Candice bit her lip. “Did you tell them the truth?”
He understood perfectly. “Relax, dear, everyone believes you are still my wife.”
“What do you want?”
“Revenge,” he said, removing his Stetson. “And you.”
“What are you going to do?” Her heart thudded loudly, painfully.
“You’ve made it easy,” he said. “Telling everyone you are my wife.”
His hand touched her jaw, slid down her neck to her shoulder. Candice was frozen. He fondled her bosom. She pushed him away, leaping off the other side of the bed. “I’ll scream,” she said. She meant it. She would scream, as if bloody murder were being committed.
Kincaid smiled. “I had forgotten just how enticing you are, Candice. Do you know you make my blood race?”
Candice pressed harder against the wall. Why was he there? What did he mean—revenge? And what, in God’s name, could she do? And what about the rest of Tucson? He was supposedly her husband.…
Kincaid had removed his jacket casually. “It’s very convenient that you told everyone we were married, my dear. I think you are stuck in lies of your own making.”
“What are you going to do?”
Kincaid sat casually on the bed, pulling off his brocade vest.
“You can’t tell them,” she whispered, frightened. “Pa would kill me if he knew we didn’t get married. And the talk … he’ll kill you!”
Kincaid grinned. “You mean he’dtryto kill me. Do you think any of your family has a chance going up against me?”
Candice was horrified. If they ever found out, they would go after Kincaid, and being fair men, they would give him a chance to defend himself. Kincaid would kill them all, one by one. She knew it.
“I still want you, Candice,” he said simply. “More now than before.”
She was sick.
“After all, it’s my husbandly right.”
Candice stiffened against the headboard. She was locked in this charade. She could not admit to the truth. She had no choice.
“I don’t think you will scream, my dear.
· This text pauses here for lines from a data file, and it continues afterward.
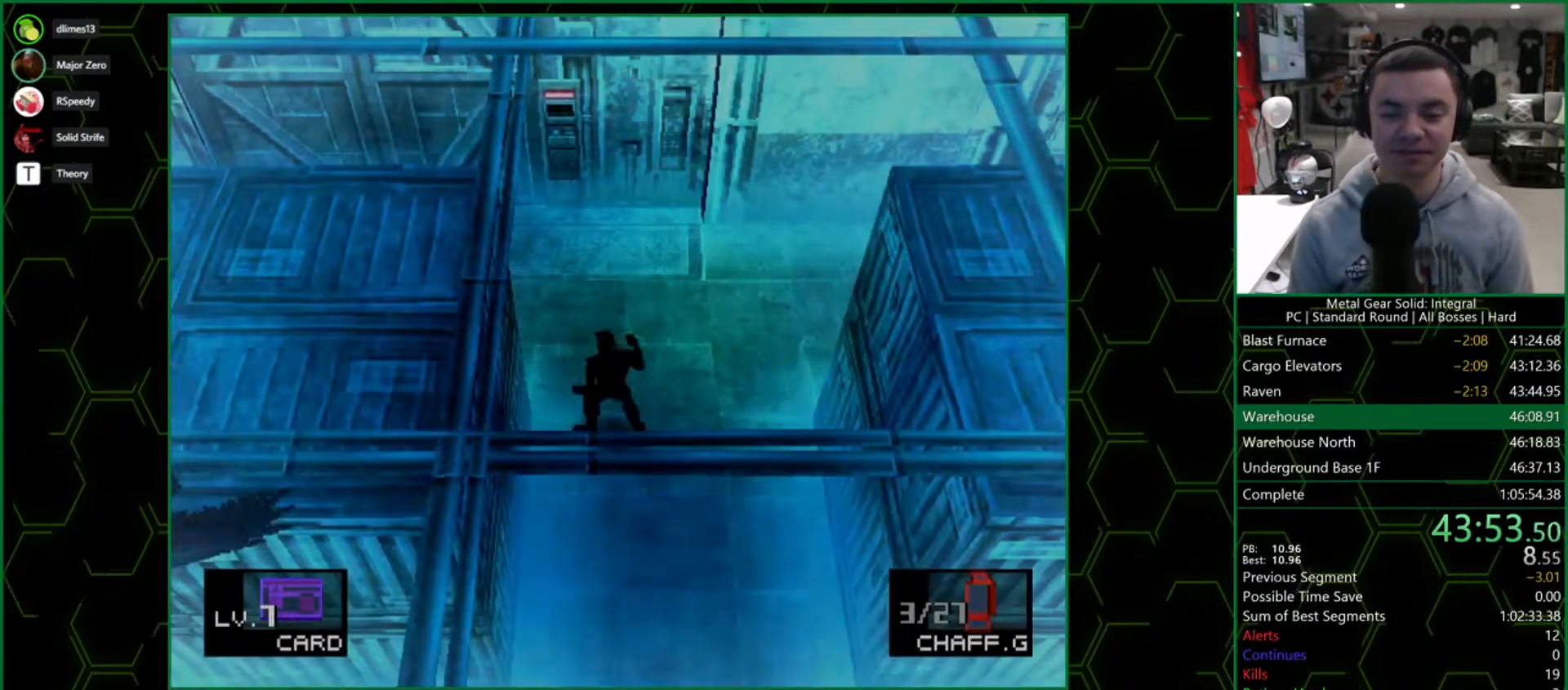
{"buttons": ["DPAD_UP", "DPAD_LEFT"], "right_stick": "center", "button_events": []}
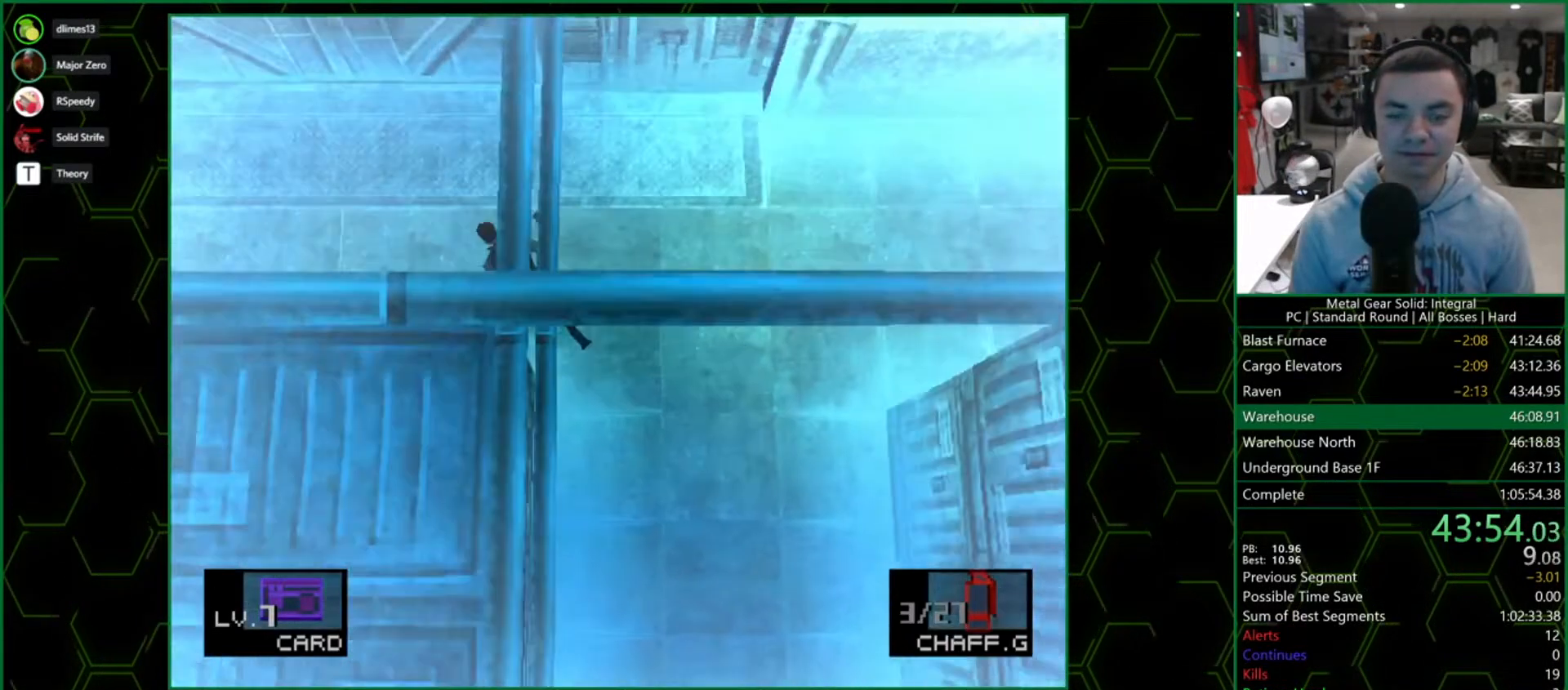
{"buttons": ["DPAD_UP"], "right_stick": "center", "button_events": [[500, "DPAD_LEFT", "up"]]}
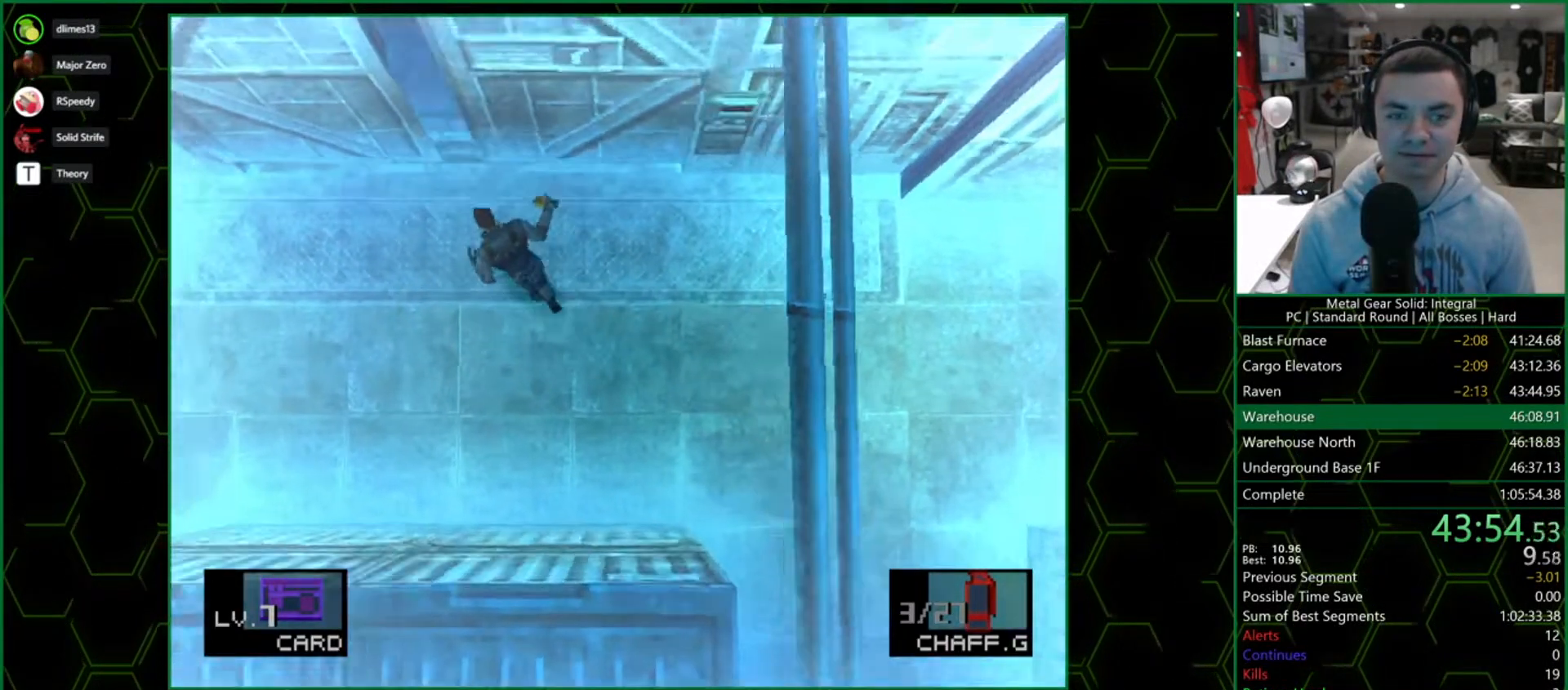
{"buttons": ["DPAD_UP"], "right_stick": "center", "button_events": [[400, "DPAD_UP", "up"], [483, "DPAD_UP", "down"]]}
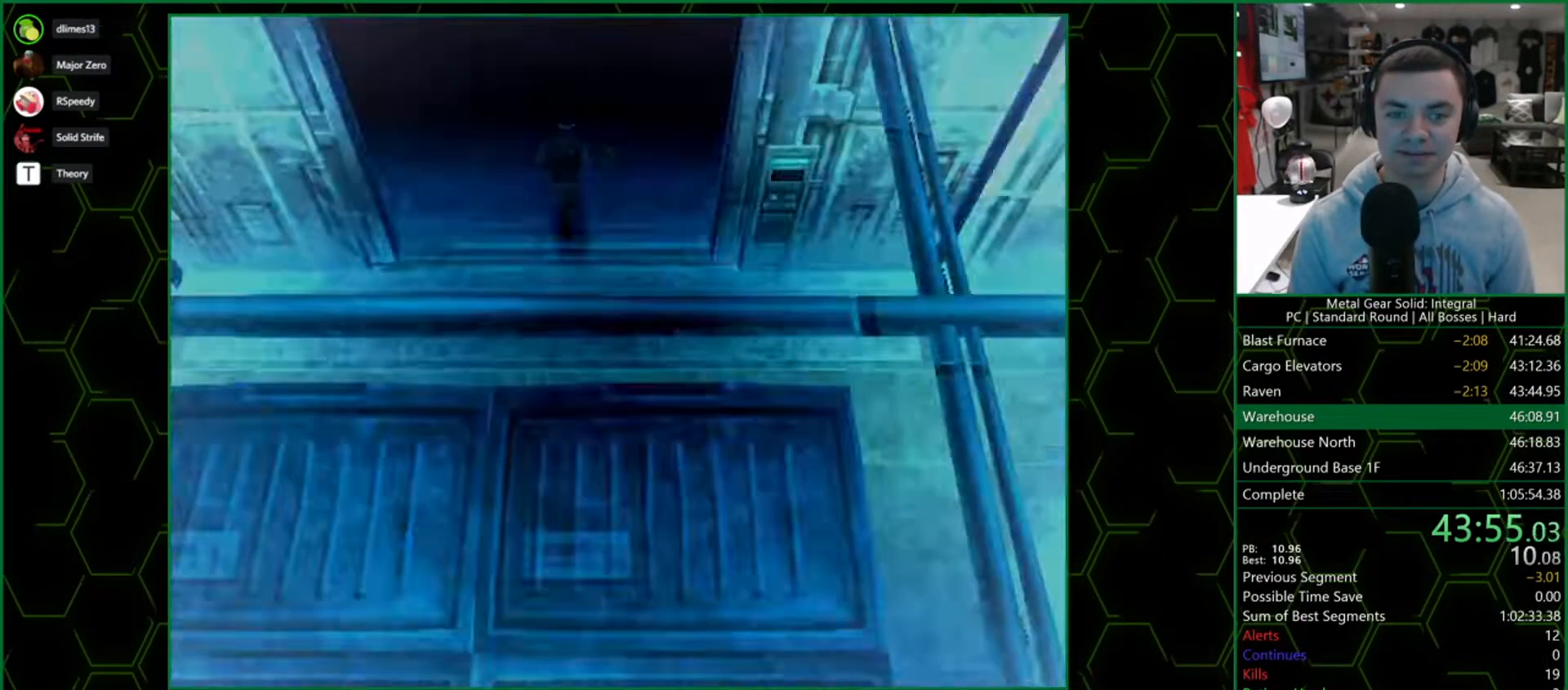
{"buttons": ["SQUARE", "DPAD_UP"], "right_stick": "center", "button_events": [[67, "SQUARE", "down"], [133, "SQUARE", "up"], [183, "SQUARE", "down"], [233, "SQUARE", "up"], [283, "SQUARE", "down"], [333, "SQUARE", "up"], [383, "SQUARE", "down"]]}
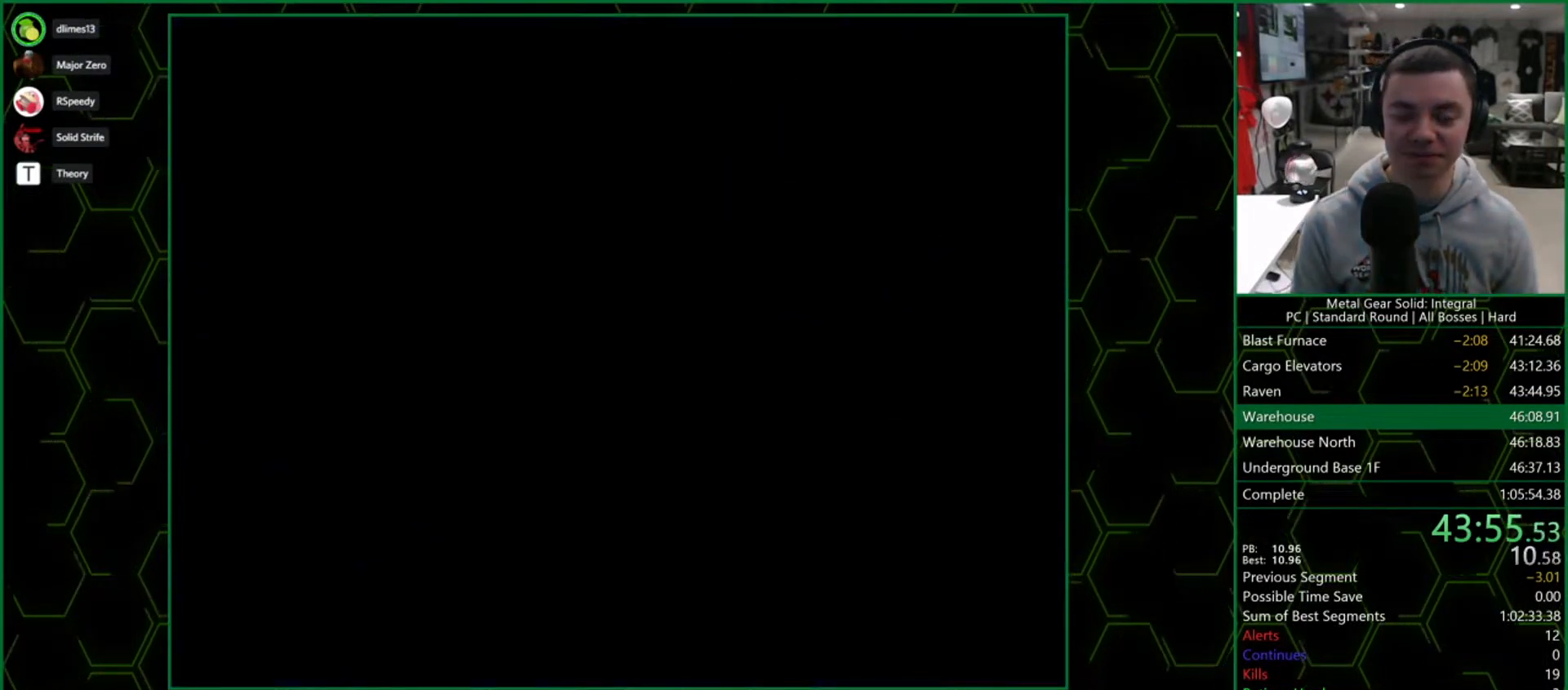
{"buttons": ["DPAD_UP"], "right_stick": "center", "button_events": [[100, "SQUARE", "up"], [150, "SQUARE", "down"], [200, "SQUARE", "up"], [250, "SQUARE", "down"], [300, "SQUARE", "up"], [400, "DPAD_RIGHT", "down"], [500, "DPAD_RIGHT", "up"]]}
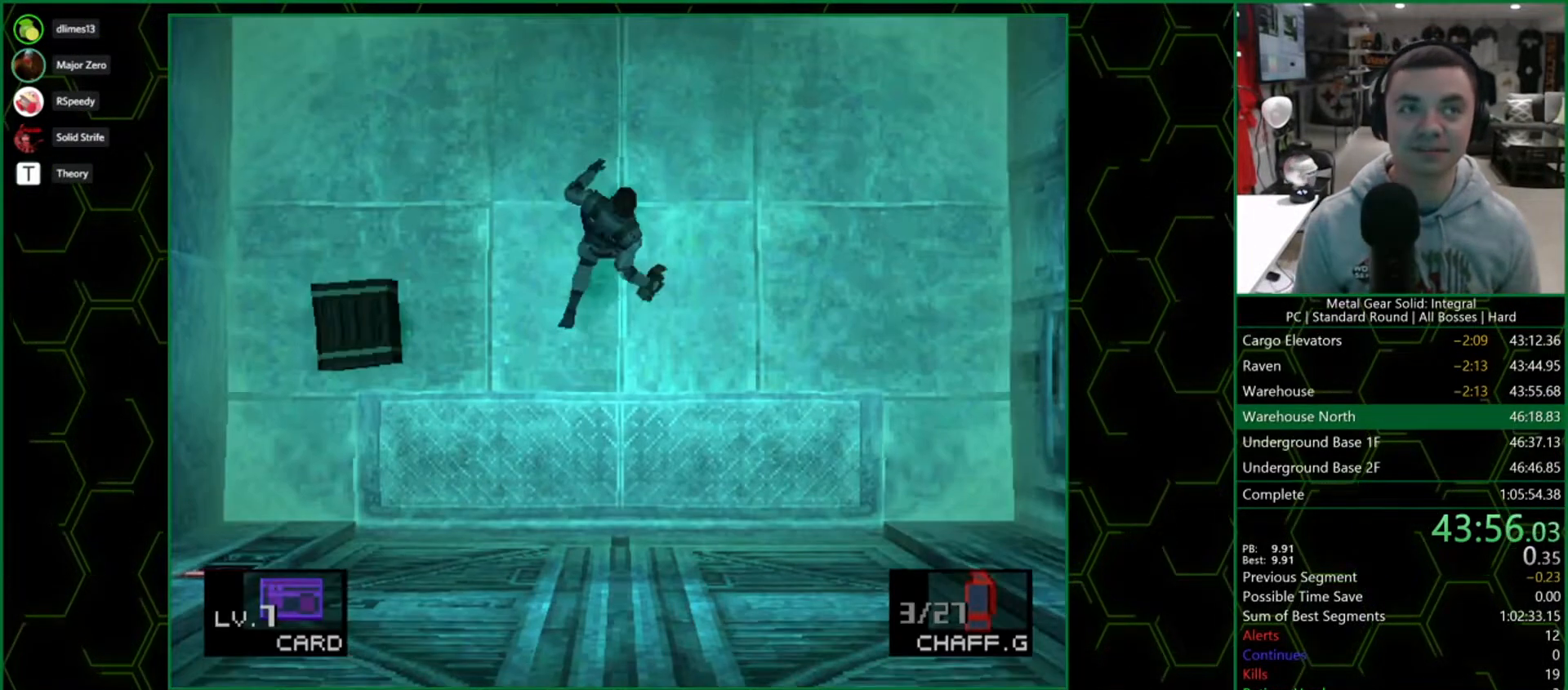
{"buttons": ["DPAD_UP"], "right_stick": "center", "button_events": [[250, "DPAD_RIGHT", "down"], [317, "DPAD_RIGHT", "up"], [417, "DPAD_RIGHT", "down"], [467, "DPAD_RIGHT", "up"]]}
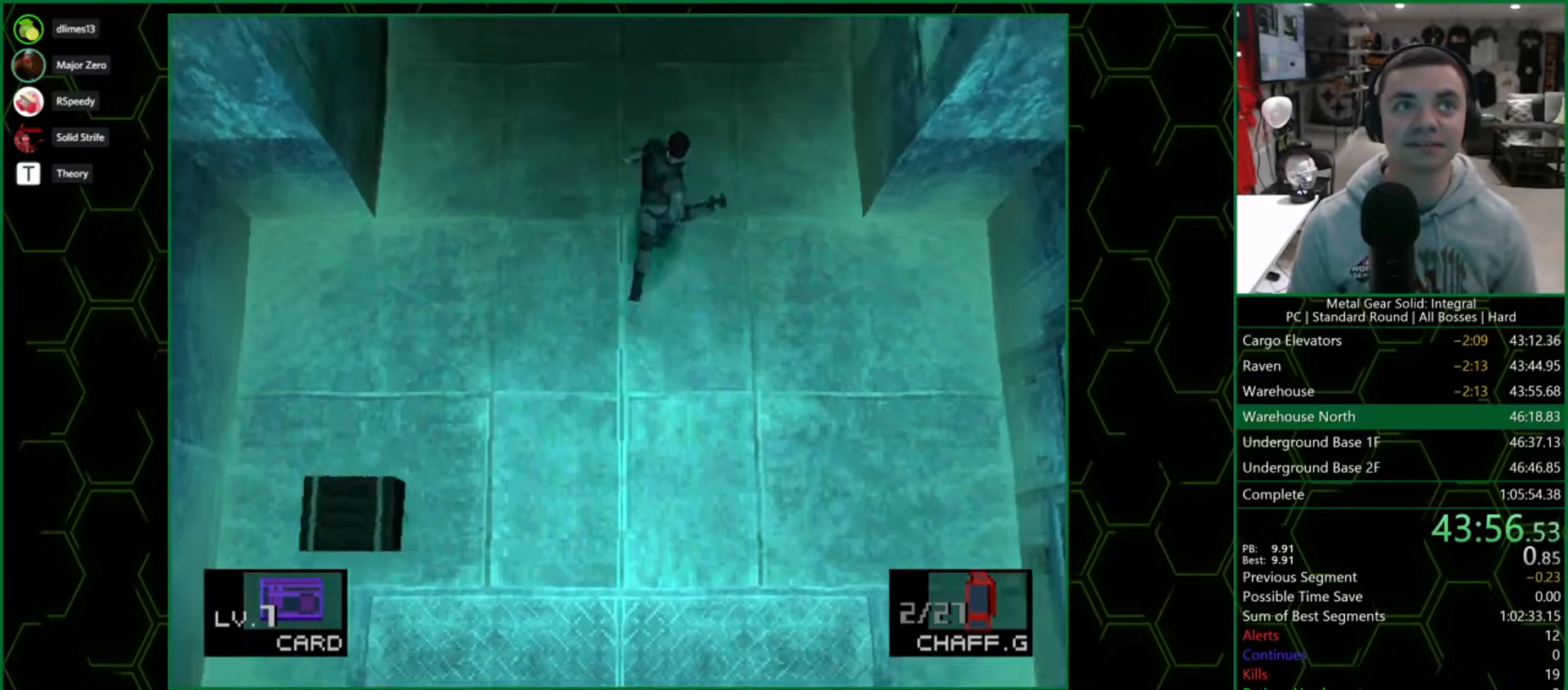
{"buttons": ["DPAD_UP"], "right_stick": "center", "button_events": [[50, "DPAD_RIGHT", "down"], [117, "DPAD_RIGHT", "up"]]}
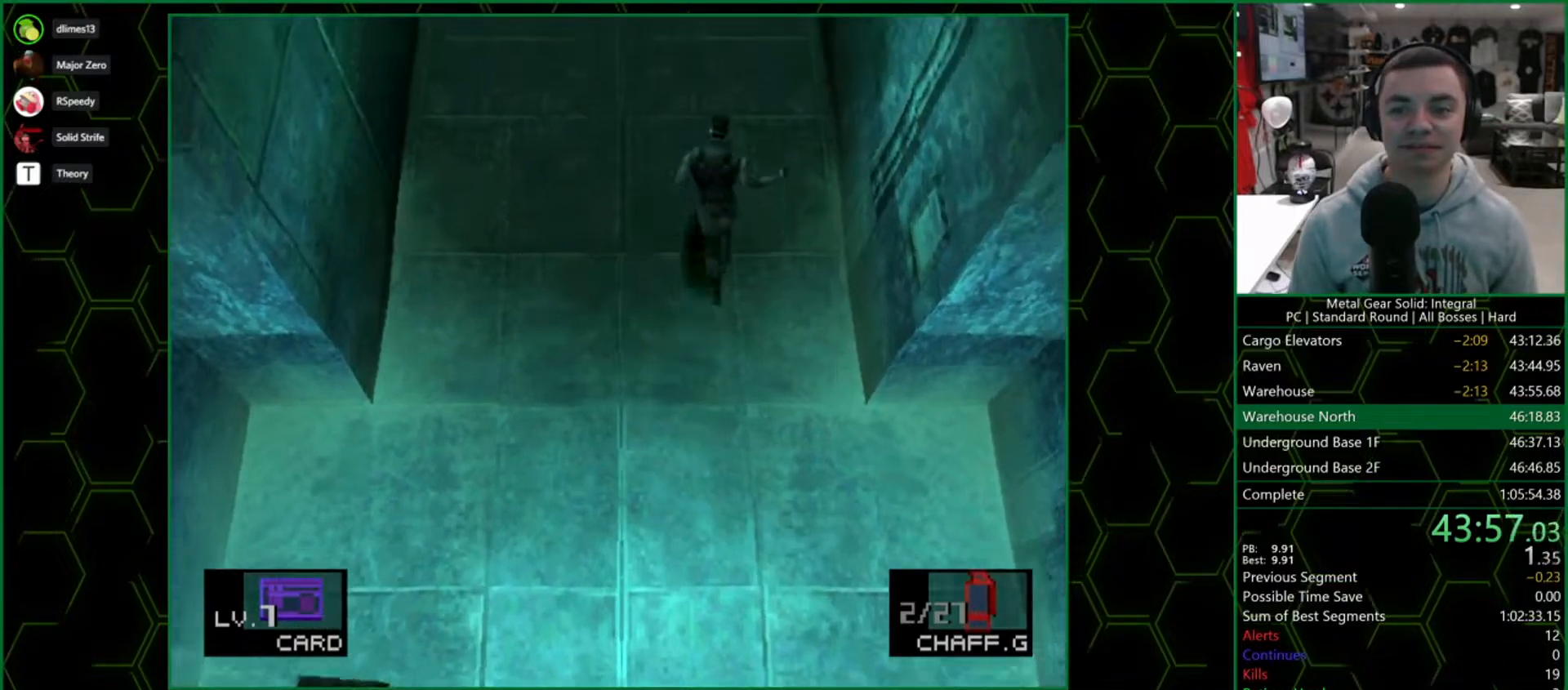
{"buttons": ["DPAD_UP"], "right_stick": "center", "button_events": [[117, "DPAD_RIGHT", "down"], [183, "DPAD_RIGHT", "up"], [400, "DPAD_RIGHT", "down"], [467, "DPAD_RIGHT", "up"]]}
In fact, I think you will act the charming, doting wife until we leave here.”
Her mind raced. “Leave?” And even as she said the word, she knew she couldn’t stay behind if he left, not if everyone thought they were married.
Kincaid stood and walked over to her. He slipped his hand in her hair. “I went to an inordinate amount of trouble to get you away from your family so you could be my mistress.” He stared, his dark gaze black and ugly. “Why do you think I went to so much trouble, Candice? Because I wanted you. I still want you, and you will be mine until I’m through with you. Do you understand?”
She understood.
The blow came so quickly, she never saw it, only felt it, as his hand struck her face, sending her head reeling against the headboard of the bed.
“Put it this way. I won’t even wait for that hot-headed brother of yours to learn the truth from you and call me out. I will kill him in cold blood if you so much as act like anything but an adoring wife.” He began to remove his shirt.
She nodded dumbly.
“Don’t worry,” Kincaid said conversationally, throwing his shirt over a chair. His chest was lean and hard, packed with muscle. “The charade as my adoring—adoring—wife need last only until we reach El Paso. We will leave first thing tomorrow. But my threat holds. You will obey me until I send you away, at which time you may do as you please.”
Candice tried to get her mind to work. Once he tired of her she would be free to go home. She could say he had been killed. Again.
He sat on the bed and reached for her. He was powerful, she thought numbly, as he pulled her close, and she wondered, inanely, if he was as powerful as Jack.
“I may not have wanted to marry you, Candice,” he said, his face inches from hers, “but you’re an incredibly exciting woman.” He laughed huskily, his face coming closer. “The fact that you hate me seems to whet my appetite,” he said, kissing her.